Surah 48 - الفَتْح (The Triumph) - Verses 24-25
Keangkuhan Mekah
26. (Ingatlah) ketika orang-orang kafir menanamkan kesombongan dalam hati mereka, yaitu kesombongan jahiliah, lalu Allah menurunkan ketenangan-Nya kepada Rasul-Nya dan kepada orang-orang mukmin, dan mewajibkan kepada mereka kalimat takwa (kalimat syahadat), dan merekalah yang lebih berhak dengan itu dan patut memilikinya. Dan Allah Maha Mengetahui segala sesuatu.
Surah 48 - الفَتْح (The Triumph) - Verses 26-26
Penglihatan Nabi
27. Sungguh, Allah akan membuktikan kepada Rasul-Nya tentang kebenaran mimpinya bahwa kamu pasti akan memasuki Masjidil Haram, insya Allah dalam keadaan aman, dengan mencukur rambut kepala atau memendekkannya, tanpa rasa takut. Dia mengetahui apa yang tidak kamu ketahui, dan Dia telah memberikan sebelum itu kemenangan yang dekat. 28. Dialah yang mengutus Rasul-Nya dengan membawa petunjuk dan agama yang benar agar Dia memenangkannya di atas segala agama. Dan cukuplah Allah sebagai Saksi.
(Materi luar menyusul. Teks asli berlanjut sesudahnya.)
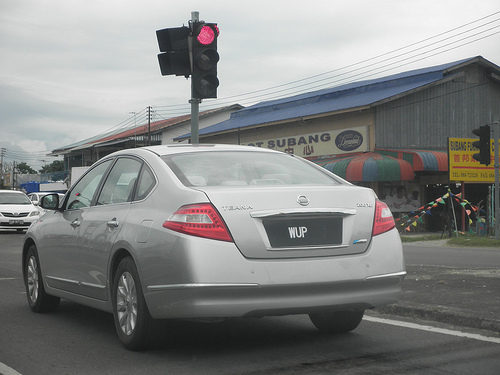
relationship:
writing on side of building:
[239, 119, 379, 167] [27, 43, 497, 251]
Surah 48 - الفَتْح (The Triumph) - Verses 27-28
Ciri-ciri Orang-orang Beriman dalam Taurat dan Injil
29. Muhammad adalah utusan Allah dan orang-orang yang bersama dengan dia bersikap keras terhadap orang-orang kafir, tetapi berkasih sayang sesama mereka. Kamu melihat mereka rukuk dan sujud mencari karunia Allah dan keridaan-Nya. Pada wajah mereka tampak tanda-tanda bekas sujud. Demikianlah sifat-sifat mereka dalam Taurat dan sifat-sifat mereka dalam Injil, yaitu seperti benih yang mengeluarkan tunasnya, kemudian tunas itu menjadi kuat, lalu menjadi tebal, dan tegak lurus di atas batangnya; tanaman itu menyenangkan hati penanam-penanamnya karena Allah hendak menjengkelkan hati orang-orang kafir (dengan kekuatan orang-orang mukmin). Allah menjanjikan kepada orang-orang yang beriman dan mengerjakan kebajikan di antara mereka ampunan dan pahala yang besar.